Lay out the lines below as a numbered list, skipping any blank lines, and leave the pictures out of your answer.
/---
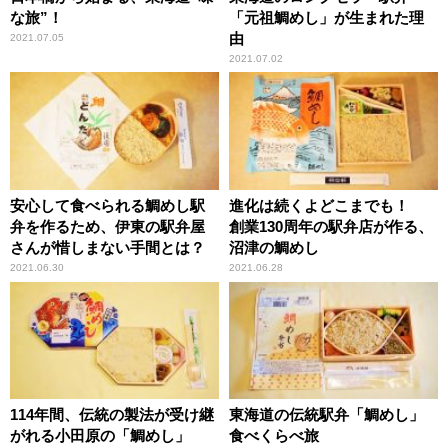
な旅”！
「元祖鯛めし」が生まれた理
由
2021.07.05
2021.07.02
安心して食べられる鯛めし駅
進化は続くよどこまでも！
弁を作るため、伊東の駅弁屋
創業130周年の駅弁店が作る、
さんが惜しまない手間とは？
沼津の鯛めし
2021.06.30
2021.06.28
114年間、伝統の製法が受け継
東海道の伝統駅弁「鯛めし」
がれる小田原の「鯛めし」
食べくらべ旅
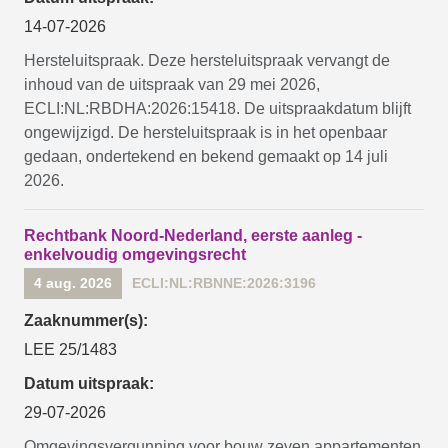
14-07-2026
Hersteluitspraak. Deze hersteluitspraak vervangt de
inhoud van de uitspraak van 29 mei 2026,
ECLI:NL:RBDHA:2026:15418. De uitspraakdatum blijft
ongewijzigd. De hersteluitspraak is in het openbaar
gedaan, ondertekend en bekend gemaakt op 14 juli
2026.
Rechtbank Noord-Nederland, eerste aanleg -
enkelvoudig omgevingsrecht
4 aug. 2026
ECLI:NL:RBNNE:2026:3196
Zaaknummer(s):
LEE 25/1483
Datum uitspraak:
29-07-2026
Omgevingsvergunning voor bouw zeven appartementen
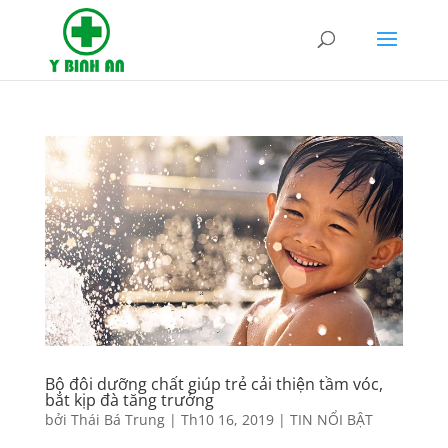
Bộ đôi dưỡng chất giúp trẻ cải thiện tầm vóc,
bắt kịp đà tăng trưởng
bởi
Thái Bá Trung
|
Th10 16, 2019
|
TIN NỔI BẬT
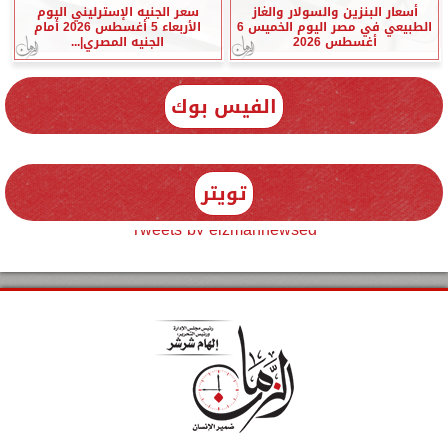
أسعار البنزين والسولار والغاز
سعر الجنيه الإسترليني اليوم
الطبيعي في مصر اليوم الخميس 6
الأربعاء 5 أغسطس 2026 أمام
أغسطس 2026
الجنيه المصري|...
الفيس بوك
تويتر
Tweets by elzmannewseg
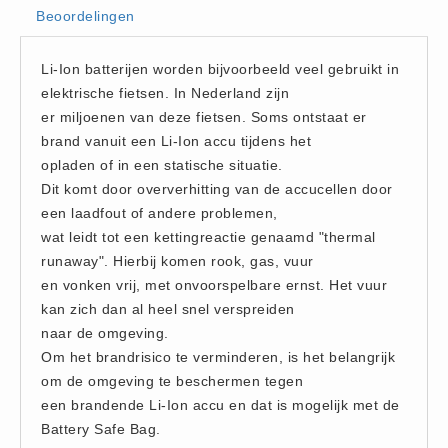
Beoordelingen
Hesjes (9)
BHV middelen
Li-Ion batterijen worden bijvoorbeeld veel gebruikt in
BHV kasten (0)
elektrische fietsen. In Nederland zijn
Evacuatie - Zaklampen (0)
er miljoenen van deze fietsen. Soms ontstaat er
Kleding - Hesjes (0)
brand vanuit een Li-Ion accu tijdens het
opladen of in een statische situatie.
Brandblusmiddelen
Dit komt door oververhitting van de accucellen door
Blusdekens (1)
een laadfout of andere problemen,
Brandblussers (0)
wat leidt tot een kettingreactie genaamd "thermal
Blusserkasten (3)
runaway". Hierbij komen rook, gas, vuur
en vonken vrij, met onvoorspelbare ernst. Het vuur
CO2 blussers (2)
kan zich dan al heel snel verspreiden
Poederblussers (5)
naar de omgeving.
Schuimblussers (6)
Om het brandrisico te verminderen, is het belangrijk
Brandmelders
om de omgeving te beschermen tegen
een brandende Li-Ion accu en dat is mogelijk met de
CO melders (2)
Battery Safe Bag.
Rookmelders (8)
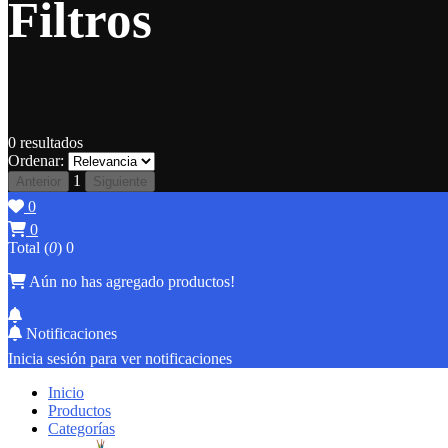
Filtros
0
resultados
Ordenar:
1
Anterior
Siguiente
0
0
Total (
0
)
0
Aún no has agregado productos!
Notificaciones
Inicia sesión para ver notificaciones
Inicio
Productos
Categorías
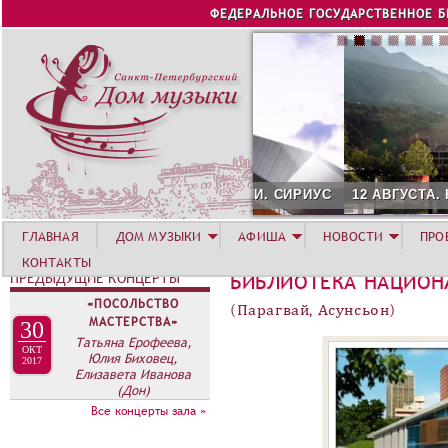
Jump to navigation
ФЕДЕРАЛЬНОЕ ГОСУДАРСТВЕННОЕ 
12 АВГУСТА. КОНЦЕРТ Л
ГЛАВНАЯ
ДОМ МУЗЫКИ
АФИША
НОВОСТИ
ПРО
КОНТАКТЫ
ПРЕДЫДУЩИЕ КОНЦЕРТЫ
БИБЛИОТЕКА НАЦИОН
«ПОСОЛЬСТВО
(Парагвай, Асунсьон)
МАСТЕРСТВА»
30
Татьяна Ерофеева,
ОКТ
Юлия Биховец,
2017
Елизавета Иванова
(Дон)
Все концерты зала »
\---
— WRITTEN ANSWER —
1. な旅”！
2. 「元祖鯛めし」が生まれた理
3. 由
4. 2021.07.05
5. 2021.07.02
6. 安心して食べられる鯛めし駅
7. 進化は続くよどこまでも！
8. 弁を作るため、伊東の駅弁屋
9. 創業130周年の駅弁店が作る、
10. さんが惜しまない手間とは？
11. 沼津の鯛めし
12. 2021.06.30
13. 2021.06.28
14. 114年間、伝統の製法が受け継
15. 東海道の伝統駅弁「鯛めし」
16. がれる小田原の「鯛めし」
17. 食べくらべ旅
18. 14-07-2026
19. Hersteluitspraak. Deze hersteluitspraak vervangt de
20. inhoud van de uitspraak van 29 mei 2026,
21. ECLI:NL:RBDHA:2026:15418. De uitspraakdatum blijft
22. ongewijzigd. De hersteluitspraak is in het openbaar
23. gedaan, ondertekend en bekend gemaakt op 14 juli
24. 2026.
25. Rechtbank Noord-Nederland, eerste aanleg -
26. enkelvoudig omgevingsrecht
27. 4 aug. 2026
28. ECLI:NL:RBNNE:2026:3196
29. Zaaknummer(s):
30. LEE 25/1483
31. Datum uitspraak:
32. 29-07-2026
33. Omgevingsvergunning voor bouw zeven appartementen
34. Bộ đôi dưỡng chất giúp trẻ cải thiện tầm vóc,
35. bắt kịp đà tăng trưởng
36. bởi
37. Thái Bá Trung
38. |
39. Th10 16, 2019
40. |
41. TIN NỔI BẬT
42. أسعار البنزين والسولار والغاز
43. سعر الجنيه الإسترليني اليوم
44. الطبيعي في مصر اليوم الخميس 6
45. الأربعاء 5 أغسطس 2026 أمام
46. أغسطس 2026
47. الجنيه المصري|...
48. الفيس بوك
49. تويتر
50. Tweets by elzmannewseg
51. Beoordelingen
52. Hesjes (9)
53. BHV middelen
54. Li-Ion batterijen worden bijvoorbeeld veel gebruikt in
55. BHV kasten (0)
56. elektrische fietsen. In Nederland zijn
57. Evacuatie - Zaklampen (0)
58. er miljoenen van deze fietsen. Soms ontstaat er
59. Kleding - Hesjes (0)
60. brand vanuit een Li-Ion accu tijdens het
61. opladen of in een statische situatie.
62. Brandblusmiddelen
63. Dit komt door oververhitting van de accucellen door
64. Blusdekens (1)
65. een laadfout of andere problemen,
66. Brandblussers (0)
67. wat leidt tot een kettingreactie genaamd "thermal
68. Blusserkasten (3)
69. runaway". Hierbij komen rook, gas, vuur
70. en vonken vrij, met onvoorspelbare ernst. Het vuur
71. CO2 blussers (2)
72. kan zich dan al heel snel verspreiden
73. Poederblussers (5)
74. naar de omgeving.
75. Schuimblussers (6)
76. Om het brandrisico te verminderen, is het belangrijk
77. Brandmelders
78. om de omgeving te beschermen tegen
79. een brandende Li-Ion accu en dat is mogelijk met de
80. CO melders (2)
81. Battery Safe Bag.
82. Rookmelders (8)
83. Filtros
84. 0
85. resultados
86. Ordenar:
87. 1
88. Anterior
89. Siguiente
90. 0
91. 0
92. Total (
93. 0
94. )
95. 0
96. Aún no has agregado productos!
97. Notificaciones
98. Inicia sesión para ver notificaciones
99. Inicio
100. Productos
101. Categorías
102. Jump to navigation
103. ФЕДЕРАЛЬНОЕ ГОСУДАРСТВЕННОЕ 
104. 12 АВГУСТА. КОНЦЕРТ Л
105. ГЛАВНАЯ
106. ДОМ МУЗЫКИ
107. АФИША
108. НОВОСТИ
109. ПРО
110. КОНТАКТЫ
111. ПРЕДЫДУЩИЕ КОНЦЕРТЫ
112. БИБЛИОТЕКА НАЦИОН
113. «ПОСОЛЬСТВО
114. (Парагвай, Асунсьон)
115. МАСТЕРСТВА»
116. 30
117. Татьяна Ерофеева,
118. ОКТ
119. Юлия Биховец,
120. 2017
121. Елизавета Иванова
122. (Дон)
123. Все концерты зала »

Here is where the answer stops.